Can Dündar'dan ikinci 'yargılanacaksınız yazısı. Daha önce kaleme aldığı 'Erdoğan yargılanacaktır' başlıklı köşe yazısından dolayı Cumhurbaşkanı Erdoğan, Dündar'a dava açmış ve davayı kaybetmişti. Can Dündar, '25 Aralık kapatılamaz' başlıklı köşe yazısında yolsuzluk soruşturmasını kapatmaya çalışanlara 'Kaçış yok;sonunda yargılanacaksınız' mesajı gönderiyor.
İşte Can Dündar'ın dikkat çeken o yazısı:
Ne komik görüntü:
25 Aralık yolsuzluk soruşturmasını yürüten Mali Suçlarla Mücadele Şube Müdürü Yakub Saygılı’yı Emniyet takibe alıyor.
Yıllarca takip eğitimi veren Saygılı, takip ekibini hemen fark edip atlatıyor. Ardından da dalga geçmek için tweet atıyor:
“Bir takip eğiticisine bir çaylak… Alındım doğrusu…”
Sonra, panikleyen “çaylak”a yardımcı olmaya karar veriyor:
Emniyet’in haline bakar mısınız?
***
Ne hazin durum:
Genel Başkan seçildiği kongrede, “Tüyü bitmemiş yetimin hakkına uzanacak eli, kardeşimizin olsa koparırız” diyerek işe başlayan Davutoğlu’nun ilk icraatı, tüyü bitmemiş yetimin hakkına uzanan ellerdeki zinciri çözmek oluyor.
Hükümet, hırsızı salıverirken, onu yakalayan polisin elini zincirliyor.

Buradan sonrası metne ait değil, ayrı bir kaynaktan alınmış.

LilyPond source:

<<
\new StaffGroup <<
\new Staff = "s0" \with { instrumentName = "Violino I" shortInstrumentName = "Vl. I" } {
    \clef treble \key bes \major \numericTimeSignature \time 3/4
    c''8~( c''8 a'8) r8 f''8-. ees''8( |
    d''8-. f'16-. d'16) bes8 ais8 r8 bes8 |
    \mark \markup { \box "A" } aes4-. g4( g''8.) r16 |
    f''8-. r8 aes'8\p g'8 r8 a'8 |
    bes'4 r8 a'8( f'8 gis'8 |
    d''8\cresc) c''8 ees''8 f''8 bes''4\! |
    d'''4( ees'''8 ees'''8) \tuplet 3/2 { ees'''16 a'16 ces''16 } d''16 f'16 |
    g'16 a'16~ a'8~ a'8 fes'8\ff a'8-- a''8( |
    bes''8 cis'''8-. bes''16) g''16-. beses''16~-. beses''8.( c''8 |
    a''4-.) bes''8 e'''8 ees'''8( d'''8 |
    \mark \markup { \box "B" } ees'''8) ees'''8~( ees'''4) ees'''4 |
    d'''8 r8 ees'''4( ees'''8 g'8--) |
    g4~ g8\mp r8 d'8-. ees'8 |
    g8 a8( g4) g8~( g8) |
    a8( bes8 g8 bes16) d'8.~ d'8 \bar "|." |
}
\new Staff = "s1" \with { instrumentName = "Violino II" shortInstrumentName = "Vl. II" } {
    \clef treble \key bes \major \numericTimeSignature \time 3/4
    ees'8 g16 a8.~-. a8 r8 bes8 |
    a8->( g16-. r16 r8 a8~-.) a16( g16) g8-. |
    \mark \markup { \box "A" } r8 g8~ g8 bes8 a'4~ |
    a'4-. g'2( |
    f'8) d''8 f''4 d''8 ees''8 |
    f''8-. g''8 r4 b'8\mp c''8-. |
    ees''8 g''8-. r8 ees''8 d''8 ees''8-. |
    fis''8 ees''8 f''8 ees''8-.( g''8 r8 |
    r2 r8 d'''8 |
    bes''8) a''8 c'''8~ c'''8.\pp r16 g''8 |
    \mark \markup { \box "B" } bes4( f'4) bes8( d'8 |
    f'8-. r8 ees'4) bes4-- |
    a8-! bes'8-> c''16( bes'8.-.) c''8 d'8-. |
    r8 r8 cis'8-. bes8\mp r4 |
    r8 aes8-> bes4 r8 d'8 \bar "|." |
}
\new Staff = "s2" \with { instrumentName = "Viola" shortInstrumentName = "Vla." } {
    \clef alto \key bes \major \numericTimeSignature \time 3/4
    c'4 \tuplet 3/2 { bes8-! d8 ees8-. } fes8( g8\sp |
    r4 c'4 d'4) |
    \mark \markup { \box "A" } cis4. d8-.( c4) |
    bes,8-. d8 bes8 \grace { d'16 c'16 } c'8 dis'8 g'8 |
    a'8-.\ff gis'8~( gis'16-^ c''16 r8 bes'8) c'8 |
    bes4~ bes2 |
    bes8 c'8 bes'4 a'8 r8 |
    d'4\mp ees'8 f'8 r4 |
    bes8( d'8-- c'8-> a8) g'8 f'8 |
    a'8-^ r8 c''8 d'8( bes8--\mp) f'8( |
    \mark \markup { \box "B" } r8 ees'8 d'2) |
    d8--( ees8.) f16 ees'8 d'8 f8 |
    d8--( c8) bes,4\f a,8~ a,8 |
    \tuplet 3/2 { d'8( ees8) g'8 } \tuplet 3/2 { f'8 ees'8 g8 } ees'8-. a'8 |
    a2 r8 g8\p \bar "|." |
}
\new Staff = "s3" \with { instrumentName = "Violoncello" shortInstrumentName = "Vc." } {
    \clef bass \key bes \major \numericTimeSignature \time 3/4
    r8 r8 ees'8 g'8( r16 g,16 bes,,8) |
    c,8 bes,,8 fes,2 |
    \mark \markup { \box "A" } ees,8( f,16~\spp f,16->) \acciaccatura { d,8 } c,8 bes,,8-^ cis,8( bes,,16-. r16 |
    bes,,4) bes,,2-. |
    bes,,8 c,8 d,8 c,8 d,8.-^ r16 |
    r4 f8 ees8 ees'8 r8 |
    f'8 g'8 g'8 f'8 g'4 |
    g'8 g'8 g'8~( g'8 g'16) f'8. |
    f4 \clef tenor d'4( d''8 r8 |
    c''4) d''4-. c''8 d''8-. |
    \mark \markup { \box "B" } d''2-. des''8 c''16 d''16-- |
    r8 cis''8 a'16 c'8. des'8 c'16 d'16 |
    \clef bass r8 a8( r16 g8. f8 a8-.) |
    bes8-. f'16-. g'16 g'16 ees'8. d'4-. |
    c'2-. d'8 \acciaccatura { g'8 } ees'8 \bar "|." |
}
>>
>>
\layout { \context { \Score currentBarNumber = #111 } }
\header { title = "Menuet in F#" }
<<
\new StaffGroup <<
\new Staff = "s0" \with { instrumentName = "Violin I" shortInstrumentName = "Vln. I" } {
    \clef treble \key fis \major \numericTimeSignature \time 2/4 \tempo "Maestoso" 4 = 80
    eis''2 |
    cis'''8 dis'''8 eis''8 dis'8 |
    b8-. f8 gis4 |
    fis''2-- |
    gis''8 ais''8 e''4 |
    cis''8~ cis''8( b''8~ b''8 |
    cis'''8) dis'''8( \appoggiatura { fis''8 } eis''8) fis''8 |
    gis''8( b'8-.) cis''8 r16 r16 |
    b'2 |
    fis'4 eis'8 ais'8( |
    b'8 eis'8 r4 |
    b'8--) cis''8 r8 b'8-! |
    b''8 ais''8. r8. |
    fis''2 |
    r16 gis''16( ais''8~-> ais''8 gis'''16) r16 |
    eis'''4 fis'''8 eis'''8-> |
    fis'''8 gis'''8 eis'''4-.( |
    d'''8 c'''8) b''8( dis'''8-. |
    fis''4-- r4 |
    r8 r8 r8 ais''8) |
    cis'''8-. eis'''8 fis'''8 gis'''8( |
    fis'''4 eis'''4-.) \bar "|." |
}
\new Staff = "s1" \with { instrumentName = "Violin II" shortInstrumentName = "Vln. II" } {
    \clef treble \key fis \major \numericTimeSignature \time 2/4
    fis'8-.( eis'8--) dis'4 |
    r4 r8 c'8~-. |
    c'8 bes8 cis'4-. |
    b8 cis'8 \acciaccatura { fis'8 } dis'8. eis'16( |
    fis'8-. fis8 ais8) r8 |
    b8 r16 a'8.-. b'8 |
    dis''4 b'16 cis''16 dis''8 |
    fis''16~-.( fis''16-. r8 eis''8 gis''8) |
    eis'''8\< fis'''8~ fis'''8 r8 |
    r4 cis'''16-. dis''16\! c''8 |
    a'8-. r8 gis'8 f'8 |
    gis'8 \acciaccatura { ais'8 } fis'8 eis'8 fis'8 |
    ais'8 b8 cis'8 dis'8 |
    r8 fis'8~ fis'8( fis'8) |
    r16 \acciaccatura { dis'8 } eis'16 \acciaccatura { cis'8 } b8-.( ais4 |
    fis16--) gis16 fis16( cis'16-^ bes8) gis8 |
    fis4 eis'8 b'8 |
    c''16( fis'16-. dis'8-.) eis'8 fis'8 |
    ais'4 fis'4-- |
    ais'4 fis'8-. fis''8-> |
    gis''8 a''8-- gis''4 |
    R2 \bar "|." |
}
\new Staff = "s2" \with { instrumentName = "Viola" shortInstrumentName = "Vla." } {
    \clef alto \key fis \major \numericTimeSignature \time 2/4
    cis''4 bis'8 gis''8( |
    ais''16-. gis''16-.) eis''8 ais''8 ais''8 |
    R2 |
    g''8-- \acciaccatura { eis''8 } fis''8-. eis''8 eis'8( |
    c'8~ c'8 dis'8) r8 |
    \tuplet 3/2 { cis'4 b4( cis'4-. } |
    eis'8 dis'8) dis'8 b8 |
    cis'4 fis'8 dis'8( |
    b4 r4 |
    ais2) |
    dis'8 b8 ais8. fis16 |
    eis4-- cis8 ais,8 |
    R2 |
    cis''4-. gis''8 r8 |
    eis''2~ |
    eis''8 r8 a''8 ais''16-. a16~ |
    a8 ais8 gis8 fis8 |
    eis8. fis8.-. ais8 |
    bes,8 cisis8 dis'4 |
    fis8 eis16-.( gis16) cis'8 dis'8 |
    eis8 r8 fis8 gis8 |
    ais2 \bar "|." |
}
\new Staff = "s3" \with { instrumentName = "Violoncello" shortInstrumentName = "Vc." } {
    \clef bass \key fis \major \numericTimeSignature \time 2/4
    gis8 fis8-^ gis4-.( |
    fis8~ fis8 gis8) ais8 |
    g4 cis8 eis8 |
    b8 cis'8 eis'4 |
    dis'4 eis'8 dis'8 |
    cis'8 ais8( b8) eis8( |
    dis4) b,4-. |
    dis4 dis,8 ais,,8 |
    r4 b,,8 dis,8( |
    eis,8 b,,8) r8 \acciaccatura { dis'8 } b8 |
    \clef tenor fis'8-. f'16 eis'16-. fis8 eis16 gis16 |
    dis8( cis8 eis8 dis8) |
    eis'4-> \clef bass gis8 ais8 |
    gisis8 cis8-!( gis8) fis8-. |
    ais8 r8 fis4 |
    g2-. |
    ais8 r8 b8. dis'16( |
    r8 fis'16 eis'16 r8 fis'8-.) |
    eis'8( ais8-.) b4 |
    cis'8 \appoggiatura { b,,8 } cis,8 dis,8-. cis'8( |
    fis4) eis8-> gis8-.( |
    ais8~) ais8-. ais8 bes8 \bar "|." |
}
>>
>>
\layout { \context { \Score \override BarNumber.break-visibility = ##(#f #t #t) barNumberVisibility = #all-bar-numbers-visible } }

Devletin haline bakar mısınız?
***
Ne vahim manzara:
25 Aralık fezlekesini satır satır okudum; uzun bir yazı dizisiyle sizlerle paylaştım. 900 sayfanın herhangi bir satırındaki iddia bana yöneltilse dünyayı ayağa kaldırır, suçsuzluğumu ispatlamak için “Hodri meydan, gelin soruşturun” derdim.
900 sayfada hırsızlıkla suçlananlar ne yaptı:
İddiayı belgeleyen polisleri görevden aldı.
İddiayı soruşturan savcıyı sürdü.
İddia dosyasına yayın yasağı koydu.
İddiayı yazanlara dava açtı.
Ve nihayet kendilerine takipsizlik kararı çıkarttırdı.
Şimdi de dosyayı hepten kapatmak için, yolsuzluğu soruşturan polisleri tutukluyorlar.
Peşinden delilleri, belgeleri yok edecekler.
Unutulmasını bekleyecekler.
Türkiye’nin haline bakar mısınız?
***
Ne nafile çaba:
İstediğiniz kadar yakın, silin, imha edin o ses kayıtlarını, dosyaları, fotoğrafları...
Hepsi dinlendi, okundu, görüldü, kopyalandı, kaydedildi bir kere; ebediyen yok etmeniz imkânsız...
Şehir şehir, sokak sokak, hane hane, oda oda, bilgisayar bilgisayar basıp silseniz; yine de nereye gitseniz, gelecek peşinizden; ille çıkacak karşınıza, valla sorulacak hesabı…
Kaçış yok; sonunda yargılanacaksınız.